### What to work on
Lines with the word "tool" are the answer; copy each of them from the data below.

### Record excerpts
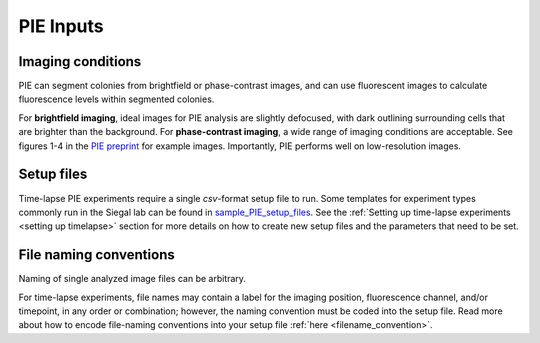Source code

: PIE Inputs
==========

Imaging conditions
------------------

PIE can segment colonies from brightfield or phase-contrast images, and can use fluorescent images to calculate fluorescence levels within segmented colonies.

For **brightfield imaging**, ideal images for PIE analysis are slightly defocused, with dark outlining surrounding cells that are brighter than the background. For **phase-contrast imaging**, a wide range of imaging conditions are acceptable. See figures 1-4 in the `PIE preprint <https://doi.org/10.1101/253724>`_ for example images. Importantly, PIE performs well on low-resolution images.

Setup files
-----------

Time-lapse PIE experiments require a single *csv*-format setup file to run. Some templates for experiment types commonly run in the Siegal lab can be found in `sample_PIE_setup_files <https://github.com/Siegallab/PIE/blob/master/sample_PIE_setup_files>`_. See the :ref:`Setting up time-lapse experiments <setting up timelapse>` section for more details on how to create new setup files and the parameters that need to be set.

File naming conventions
-----------------------

Naming of single analyzed image files can be arbitrary.

For time-lapse experiments, file names may contain a label for the imaging position, fluorescence channel, and/or timepoint, in any order or combination; however, the naming convention must be coded into the setup file. Read more about how to encode file-naming conventions into your setup file :ref:`here <filename_convention>`.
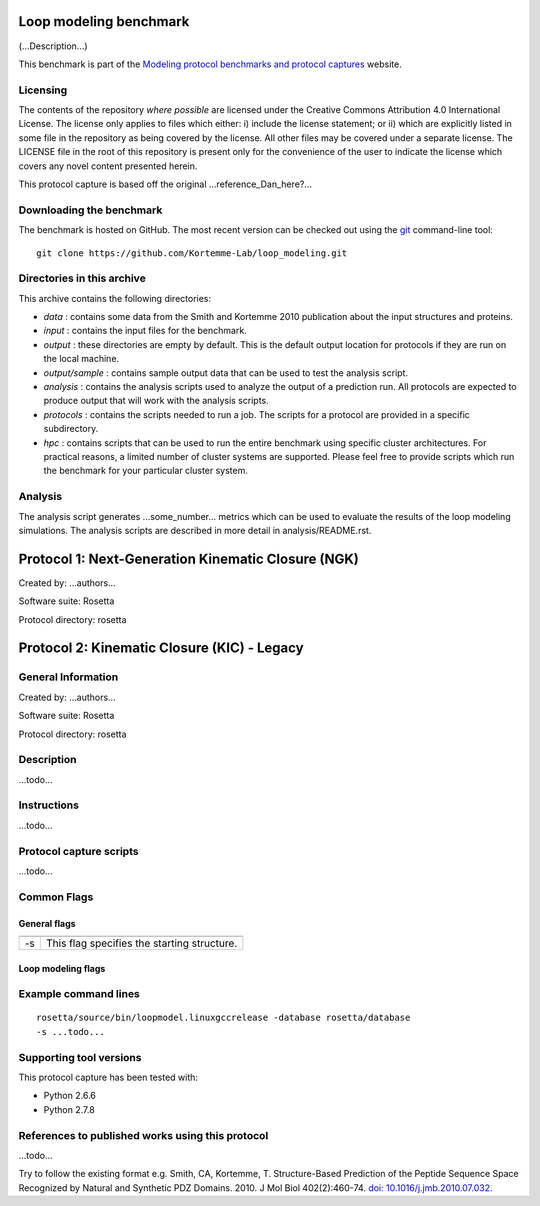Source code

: =======================
Loop modeling benchmark
=======================

(...Description...)

This benchmark is part of the `Modeling protocol benchmarks and protocol captures <https://kortemmelab.ucsf.edu/benchmarks>`_ website.

---------
Licensing
---------

The contents of the repository *where possible* are licensed under the Creative Commons Attribution 4.0 International License. The license only applies to files which either: i) include the license statement; or ii) which are explicitly listed in some file in the repository as being covered by the license. All other files may be covered under a separate license. The LICENSE file in the root of this repository is present only for the convenience of the user to indicate the license which covers any novel content presented herein.

This protocol capture is based off the original ...reference_Dan_here?...

-------------------------
Downloading the benchmark
-------------------------

The benchmark is hosted on GitHub. The most recent version can be checked out using the `git <http://git-scm.com/>`_ command-line tool:

::

  git clone https://github.com/Kortemme-Lab/loop_modeling.git

---------------------------
Directories in this archive
---------------------------

This archive contains the following directories:

- *data* : contains some data from the Smith and Kortemme 2010 publication about the input structures and proteins.
- *input* : contains the input files for the benchmark.
- *output* : these directories are empty by default. This is the default output location for protocols if they are run on the local machine.
- *output/sample* : contains sample output data that can be used to test the analysis script.
- *analysis* : contains the analysis scripts used to analyze the output of a prediction run. All protocols are expected to produce output that will work with the analysis scripts.
- *protocols* : contains the scripts needed to run a job. The scripts for a protocol are provided in a specific subdirectory.
- *hpc* : contains scripts that can be used to run the entire benchmark using specific cluster architectures. For practical reasons, a limited number of cluster systems are supported. Please feel free to provide scripts which run the benchmark for your particular cluster system.

--------------------------------------
Analysis
--------------------------------------

The analysis script generates ...some_number... metrics which can be used to evaluate the results of the loop modeling simulations.
The analysis scripts are described in more detail in analysis/README.rst.

===================================================
Protocol 1: Next-Generation Kinematic Closure (NGK)
===================================================

Created by: ...authors...

Software suite: Rosetta

Protocol directory: rosetta

============================================
Protocol 2: Kinematic Closure (KIC) - Legacy
============================================

-------------------
General Information
-------------------

Created by: ...authors...

Software suite: Rosetta

Protocol directory: rosetta

-------------------
Description
-------------------

...todo...

-------------------
Instructions
-------------------

...todo...

------------------------
Protocol capture scripts
------------------------

...todo...

-------------------
Common Flags
-------------------

_____________
General flags
_____________

+----------------------------+-------------------------------------------------------------------------------------------------------------------------------------------+
+============================+===========================================================================================================================================+
| -s 	                     | This flag specifies the starting structure.                                                                                               |
+----------------------------+-------------------------------------------------------------------------------------------------------------------------------------------+



___________________
Loop modeling flags
___________________



+---------------------------+-------------------------------------------------------------------------------------------------------------------------------------------------------------------+
+===========================+===================================================================================================================================================================+
+---------------------------+-------------------------------------------------------------------------------------------------------------------------------------------------------------------+
| ...some_option...         | ...some_description...                                                                            |
+---------------------------+-------------------------------------------------------------------------------------------------------------------------------------------------------------------+


----------------------
Example command lines
----------------------

::

  rosetta/source/bin/loopmodel.linuxgccrelease -database rosetta/database
  -s ...todo...

----------------------------
Supporting tool versions
----------------------------

This protocol capture has been tested with:

- Python 2.6.6
- Python 2.7.8

-------------------------------------------------
References to published works using this protocol
-------------------------------------------------

...todo...

Try to follow the existing format e.g.
Smith, CA, Kortemme, T. Structure-Based Prediction of the Peptide Sequence Space Recognized by Natural and Synthetic PDZ Domains. 2010. J Mol Biol 402(2):460-74. `doi: 10.1016/j.jmb.2010.07.032 <http://dx.doi.org/10.1016/j.jmb.2010.07.032>`_.



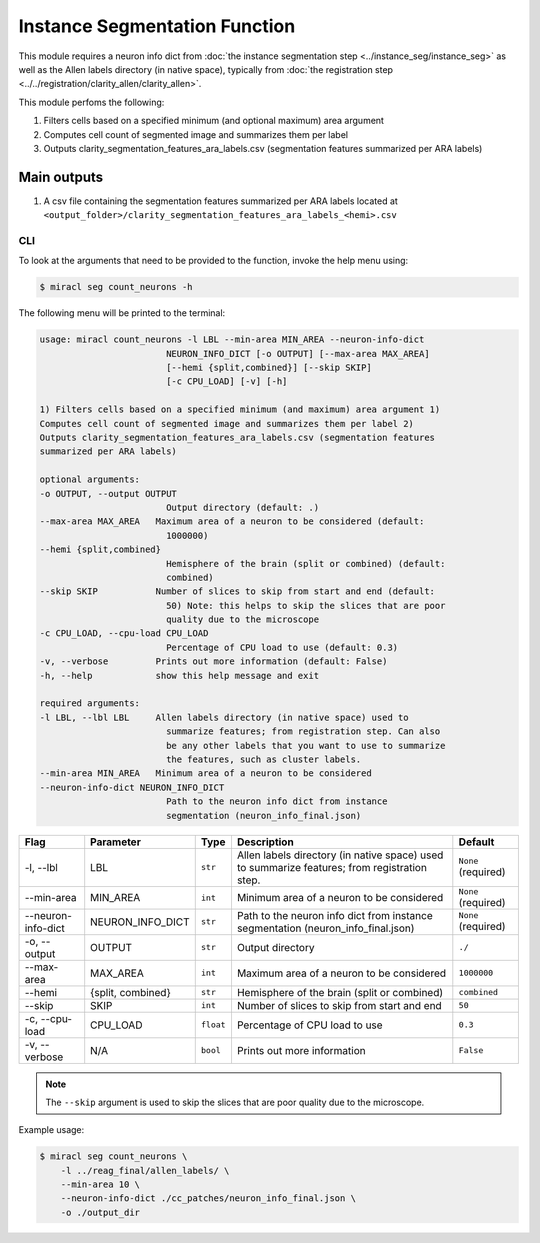 Instance Segmentation Function
##############################

This module requires a neuron info dict from 
:doc:`the instance segmentation step <../instance_seg/instance_seg>`
as well as the Allen labels directory (in native space), typically 
from :doc:`the registration step <../../registration/clarity_allen/clarity_allen>`.

This module perfoms the following:

1. Filters cells based on a specified minimum (and optional maximum)
   area argument
2. Computes cell count of segmented image and summarizes them per label
3. Outputs clarity_segmentation_features_ara_labels.csv (segmentation
   features summarized per ARA labels)


Main outputs
------------

1. A csv file containing the segmentation features summarized per ARA labels
   located at ``<output_folder>/clarity_segmentation_features_ara_labels_<hemi>.csv``


CLI
===

To look at the arguments that need to be provided to the function, invoke the 
help menu using:


.. code-block::

   $ miracl seg count_neurons -h

The following menu will be printed to the terminal:

.. code-block::

    usage: miracl count_neurons -l LBL --min-area MIN_AREA --neuron-info-dict
                            NEURON_INFO_DICT [-o OUTPUT] [--max-area MAX_AREA]
                            [--hemi {split,combined}] [--skip SKIP]
                            [-c CPU_LOAD] [-v] [-h]

    1) Filters cells based on a specified minimum (and maximum) area argument 1)
    Computes cell count of segmented image and summarizes them per label 2)
    Outputs clarity_segmentation_features_ara_labels.csv (segmentation features
    summarized per ARA labels)

    optional arguments:
    -o OUTPUT, --output OUTPUT
                            Output directory (default: .)
    --max-area MAX_AREA   Maximum area of a neuron to be considered (default:
                            1000000)
    --hemi {split,combined}
                            Hemisphere of the brain (split or combined) (default:
                            combined)
    --skip SKIP           Number of slices to skip from start and end (default:
                            50) Note: this helps to skip the slices that are poor
                            quality due to the microscope
    -c CPU_LOAD, --cpu-load CPU_LOAD
                            Percentage of CPU load to use (default: 0.3)
    -v, --verbose         Prints out more information (default: False)
    -h, --help            show this help message and exit

    required arguments:
    -l LBL, --lbl LBL     Allen labels directory (in native space) used to
                            summarize features; from registration step. Can also
                            be any other labels that you want to use to summarize
                            the features, such as cluster labels.
    --min-area MIN_AREA   Minimum area of a neuron to be considered
    --neuron-info-dict NEURON_INFO_DICT
                            Path to the neuron info dict from instance
                            segmentation (neuron_info_final.json)


.. table::

   ========================  ======================  ============================  ==============================================================================================  ================================
   Flag                      Parameter               Type                          Description                                                                                     Default
   ========================  ======================  ============================  ==============================================================================================  ================================
   \-l, \-\-lbl              LBL                     ``str``                       Allen labels directory (in native space) used to summarize features; from registration step.    ``None`` (required)
   \-\-min-area              MIN_AREA                ``int``                       Minimum area of a neuron to be considered                                                       ``None`` (required)
   \-\-neuron-info-dict      NEURON_INFO_DICT        ``str``                       Path to the neuron info dict from instance segmentation (neuron_info_final.json)                ``None`` (required)
   \-o, \-\-output           OUTPUT                  ``str``                       Output directory                                                                                ``./``
   \-\-max-area              MAX_AREA                ``int``                       Maximum area of a neuron to be considered                                                       ``1000000``
   \-\-hemi                  {split, combined}       ``str``                       Hemisphere of the brain (split or combined)                                                     ``combined``
   \-\-skip                  SKIP                    ``int``                       Number of slices to skip from start and end                                                     ``50``
   \-c, \-\-cpu-load         CPU_LOAD                ``float``                     Percentage of CPU load to use                                                                   ``0.3``
   \-v, \-\-verbose          N/A                     ``bool``                      Prints out more information                                                                     ``False``
   ========================  ======================  ============================  ==============================================================================================  ================================

.. note::
    
    The ``--skip`` argument is used to skip the slices that are poor quality due to the microscope.


Example usage:

.. code-block::

   $ miracl seg count_neurons \
       -l ../reag_final/allen_labels/ \
       --min-area 10 \
       --neuron-info-dict ./cc_patches/neuron_info_final.json \
       -o ./output_dir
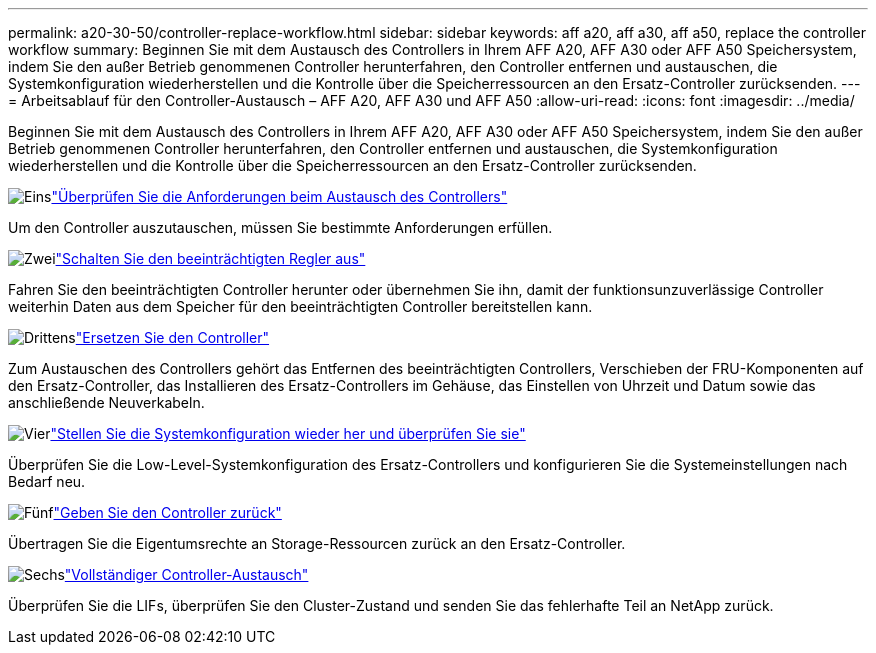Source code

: ---
permalink: a20-30-50/controller-replace-workflow.html 
sidebar: sidebar 
keywords: aff a20, aff a30, aff a50, replace the controller workflow 
summary: Beginnen Sie mit dem Austausch des Controllers in Ihrem AFF A20, AFF A30 oder AFF A50 Speichersystem, indem Sie den außer Betrieb genommenen Controller herunterfahren, den Controller entfernen und austauschen, die Systemkonfiguration wiederherstellen und die Kontrolle über die Speicherressourcen an den Ersatz-Controller zurücksenden. 
---
= Arbeitsablauf für den Controller-Austausch – AFF A20, AFF A30 und AFF A50
:allow-uri-read: 
:icons: font
:imagesdir: ../media/


[role="lead"]
Beginnen Sie mit dem Austausch des Controllers in Ihrem AFF A20, AFF A30 oder AFF A50 Speichersystem, indem Sie den außer Betrieb genommenen Controller herunterfahren, den Controller entfernen und austauschen, die Systemkonfiguration wiederherstellen und die Kontrolle über die Speicherressourcen an den Ersatz-Controller zurücksenden.

.image:https://raw.githubusercontent.com/NetAppDocs/common/main/media/number-1.png["Eins"]link:controller-replace-requirements.html["Überprüfen Sie die Anforderungen beim Austausch des Controllers"]
[role="quick-margin-para"]
Um den Controller auszutauschen, müssen Sie bestimmte Anforderungen erfüllen.

.image:https://raw.githubusercontent.com/NetAppDocs/common/main/media/number-2.png["Zwei"]link:controller-replace-shutdown.html["Schalten Sie den beeinträchtigten Regler aus"]
[role="quick-margin-para"]
Fahren Sie den beeinträchtigten Controller herunter oder übernehmen Sie ihn, damit der funktionsunzuverlässige Controller weiterhin Daten aus dem Speicher für den beeinträchtigten Controller bereitstellen kann.

.image:https://raw.githubusercontent.com/NetAppDocs/common/main/media/number-3.png["Drittens"]link:controller-replace-move-hardware.html["Ersetzen Sie den Controller"]
[role="quick-margin-para"]
Zum Austauschen des Controllers gehört das Entfernen des beeinträchtigten Controllers, Verschieben der FRU-Komponenten auf den Ersatz-Controller, das Installieren des Ersatz-Controllers im Gehäuse, das Einstellen von Uhrzeit und Datum sowie das anschließende Neuverkabeln.

.image:https://raw.githubusercontent.com/NetAppDocs/common/main/media/number-4.png["Vier"]link:controller-replace-system-config-restore-and-verify.html["Stellen Sie die Systemkonfiguration wieder her und überprüfen Sie sie"]
[role="quick-margin-para"]
Überprüfen Sie die Low-Level-Systemkonfiguration des Ersatz-Controllers und konfigurieren Sie die Systemeinstellungen nach Bedarf neu.

.image:https://raw.githubusercontent.com/NetAppDocs/common/main/media/number-5.png["Fünf"]link:controller-replace-recable-reassign-disks.html["Geben Sie den Controller zurück"]
[role="quick-margin-para"]
Übertragen Sie die Eigentumsrechte an Storage-Ressourcen zurück an den Ersatz-Controller.

.image:https://raw.githubusercontent.com/NetAppDocs/common/main/media/number-6.png["Sechs"]link:controller-replace-restore-system-rma.html["Vollständiger Controller-Austausch"]
[role="quick-margin-para"]
Überprüfen Sie die LIFs, überprüfen Sie den Cluster-Zustand und senden Sie das fehlerhafte Teil an NetApp zurück.
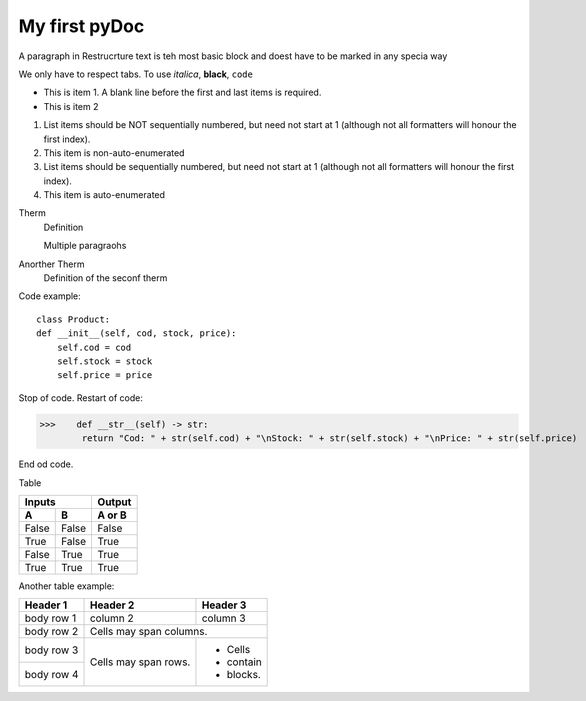 My first pyDoc
==============

A paragraph in Restrucrture text is teh most basic block and doest have to be marked in any specia way

We only have to respect tabs. To use *italica*, **black**, ``code``

* This is item 1. A blank line before the first and last items is required.
* This is item 2

1. List items should be NOT sequentially numbered, but need not start at 1 (although not all formatters will honour the first index).
2. This item is non-auto-enumerated

3. List items should be sequentially numbered, but need not start at 1 (although not all formatters will honour the first index).
#. This item is auto-enumerated

Therm
    Definition

    Multiple paragraohs

Anorther Therm
    Definition of the seconf therm


Code example::

    class Product:
    def __init__(self, cod, stock, price):
        self.cod = cod
        self.stock = stock
        self.price = price


Stop of code.
Restart of code:

>>>    def __str__(self) -> str:
        return "Cod: " + str(self.cod) + "\nStock: " + str(self.stock) + "\nPrice: " + str(self.price)

End od code.

Table

=====  =====  ======
   Inputs     Output
------------  ------
  A      B    A or B
=====  =====  ======
False  False  False
True   False  True
False  True   True
True   True   True
=====  =====  ======

Another table example:

+------------+------------+-----------+
| Header 1   | Header 2   | Header 3  |
+============+============+===========+
| body row 1 | column 2   | column 3  |
+------------+------------+-----------+
| body row 2 | Cells may span columns.|
+------------+------------+-----------+
| body row 3 | Cells may  | - Cells   |
+------------+ span rows. | - contain |
| body row 4 |            | - blocks. |
+------------+------------+-----------+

### Response
The benchmark is hosted on GitHub. The most recent version can be checked out using the `git <http://git-scm.com/>`_ command-line tool:
Supporting tool versions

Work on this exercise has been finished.